You can manage cookie preferences through your browser settings or by using our cookie consent banner. You can change your consent preference at any time. Some features may not work properly if essential cookies are disabled.

We also use Google reCAPTCHA Enterprise to protect our contact form from spam and abuse. reCAPTCHA is subject to Google's Privacy Policy and Terms of Service.

10. International Data Transfers

Your data may be processed and stored in the United States or other countries where our service providers operate. By using DailyInk, you consent to the transfer of your data to these locations.

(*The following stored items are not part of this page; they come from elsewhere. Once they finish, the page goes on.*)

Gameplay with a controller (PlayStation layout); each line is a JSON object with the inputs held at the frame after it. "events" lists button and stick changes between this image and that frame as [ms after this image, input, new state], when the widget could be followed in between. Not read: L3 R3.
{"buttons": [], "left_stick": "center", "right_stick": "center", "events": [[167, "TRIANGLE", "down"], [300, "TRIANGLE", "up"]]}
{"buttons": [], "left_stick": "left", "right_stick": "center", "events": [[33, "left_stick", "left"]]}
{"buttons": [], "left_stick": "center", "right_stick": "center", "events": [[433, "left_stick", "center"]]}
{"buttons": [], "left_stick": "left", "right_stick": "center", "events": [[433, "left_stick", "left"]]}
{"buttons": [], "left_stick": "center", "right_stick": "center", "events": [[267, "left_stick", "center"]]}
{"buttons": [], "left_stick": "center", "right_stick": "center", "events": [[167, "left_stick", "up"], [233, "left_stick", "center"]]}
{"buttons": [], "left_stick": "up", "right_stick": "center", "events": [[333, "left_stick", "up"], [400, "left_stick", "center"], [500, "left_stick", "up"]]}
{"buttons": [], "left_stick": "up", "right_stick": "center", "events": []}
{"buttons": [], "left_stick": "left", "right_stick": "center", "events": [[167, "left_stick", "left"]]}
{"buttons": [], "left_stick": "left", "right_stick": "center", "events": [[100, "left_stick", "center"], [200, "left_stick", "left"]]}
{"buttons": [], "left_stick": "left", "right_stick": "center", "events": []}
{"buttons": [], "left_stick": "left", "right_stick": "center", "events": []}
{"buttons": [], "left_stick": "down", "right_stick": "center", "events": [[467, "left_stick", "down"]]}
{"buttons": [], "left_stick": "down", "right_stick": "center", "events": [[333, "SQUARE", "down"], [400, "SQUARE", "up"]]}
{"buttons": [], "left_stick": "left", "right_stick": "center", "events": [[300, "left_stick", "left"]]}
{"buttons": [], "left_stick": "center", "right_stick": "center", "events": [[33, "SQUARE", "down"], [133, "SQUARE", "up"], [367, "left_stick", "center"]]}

GDPR Compliance: If you are located in the European Economic Area (EEA), United Kingdom, or Switzerland, we ensure that your personal data is protected when transferred outside these regions. We rely on appropriate safeguards, including:

• Standard Contractual Clauses (SCCs) approved by the European Commission with our service providers
• Adequacy decisions by the European Commission where applicable
• Other legally recognized transfer mechanisms

If you have questions about international data transfers or wish to exercise your rights under GDPR, please contact us at support@lifeecho.org.

11. Third-Party Links

Our service may contain links to third-party websites. We are not responsible for the privacy practices of these external sites. We encourage you to review their privacy policies.

12. HIPAA Disclaimer

DailyInk is not a HIPAA-covered entity. We are not intended for medical, therapeutic, or emergency communication purposes. Users should not submit protected health information (PHI) via the platform.

13. Children's Privacy

DailyInk is not intended for children under 13. We do not knowingly collect data from minors. If we become aware, we will delete the information promptly.

14. User Controls

• Manage cookies through browser settings or consent banner
• Unsubscribe from marketing via opt-out links
• Request deletion of your account via support@lifeecho.org

15. Updates to the Policy

This Privacy Policy may be updated periodically. We will notify you via email or on-site alerts for significant changes.

Last Updated: 01/01/2026

16. Contact Information

Questions or concerns? Contact us:

Email: support@lifeecho.org
EU Data Protection Contact: support@lifeecho.org

17. Disclaimer on Medical Use

DailyInk is not intended for medical, therapeutic, or emergency communication purposes. If you are in distress or need urgent help, please contact appropriate emergency services.

For California Residents: Visit our "Do Not Sell or Share My Info" page to exercise your CCPA/CPRA rights. We do not sell personal information but may use certain data for personalized experiences unless opted out. You have the right to not be discriminated against for exercising your privacy rights.